One outspoken Manitoba trustee, Patty Wiebe of Pembina Valley, MSBA Region 2 Director, urged fellow trustees in early December 2018 to send out a consistent message that elected members speak for their communities: “That we are your local elected officials. That we represent your voice when it comes to how your schools are run, and how important that voice is,” she said. “Schools are the hubs of your community, it’s important to have local voice when it comes to governing those buildings and what happens in those buildings.”

The Brian Pallister government in Manitoba has said everything will be examined during the education review, including proposals to eliminate or amalgamate school boards.

School board promoters can, and do, damage to the cause by conveying confused and contradictory messages about the philosophy and purpose of elected boards — and the expected role of elected trustees. One veteran school board consultant, Stephen Hansen of BoardsworkCA, provided a recent example of what has gone sadly wrong in school board governance.

His “New Years Message to School Trustees” espoused the sort of governance philosophy that has rendered elected board members totally ineffectual. Judging from the established ground rules, trustees are expected to behave much like children in grade school: Focus on policy and don’t mess with administrative matters; think corporate interest/regional and keep your distance from local groups; respect the code of board solidarity; express your views in a respectful manner; act as a goodwill ambassador; and come prepared to meetings (i.e., do your homework).

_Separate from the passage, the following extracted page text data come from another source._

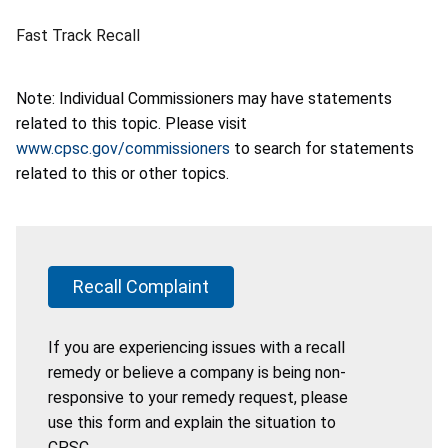
Fast Track Recall
Note: Individual Commissioners may have statements
related to this topic. Please visit
www.cpsc.gov/commissioners
to search for statements
related to this or other topics.
Recall Complaint
If you are experiencing issues with a recall
remedy or believe a company is being non-
responsive to your remedy request, please
use this form and explain the situation to
CPSC.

Giving the public a voice and bringing local concerns to bear on board decisions are not even mentioned as core responsibilities. No school reformers need apply because the rules of engagement are a recipe for toadyism. It’s just the kind of thinking that spelled the end of elected trustees in Nova Scotia.

Hardened, unresponsive, insular and unaccountable school boards tend to self-destruct.  That was the case in Nova Scotia and may well be what is happening in provinces such as Manitoba and Quebec. If Quebec and Manitoba go the way of Nova Scotia, seven of the ten provinces (including New Brunswick, Newfoundland/Labrador, and Prince Edward Island) will have eliminated elected regional school boards and adopted far more centralized educational administrative systems.

Simply brushing aside local democratic control of the schools is definitely not the answer if we wish to retain a semblance of public accountability in the education sector. Provinces eliminating elected regional boards without replacing them with locally-responsive, school-based governance alternatives can expect the same kind of backlash witnessed throughout 2018 in Nova Scotia. That’s in no one’s interest.

Will Nova Scotia turn out to be a national bellwether for educational  centralization? What lessons can be learned from the elimination of elected boards in Nova Scotia? Looking ahead in 2019, has public resistance to elected boards, as presently constituted, stiffened in the mold? Why are provincial and regional school authorities so resistant to alternatives such as school-based governance?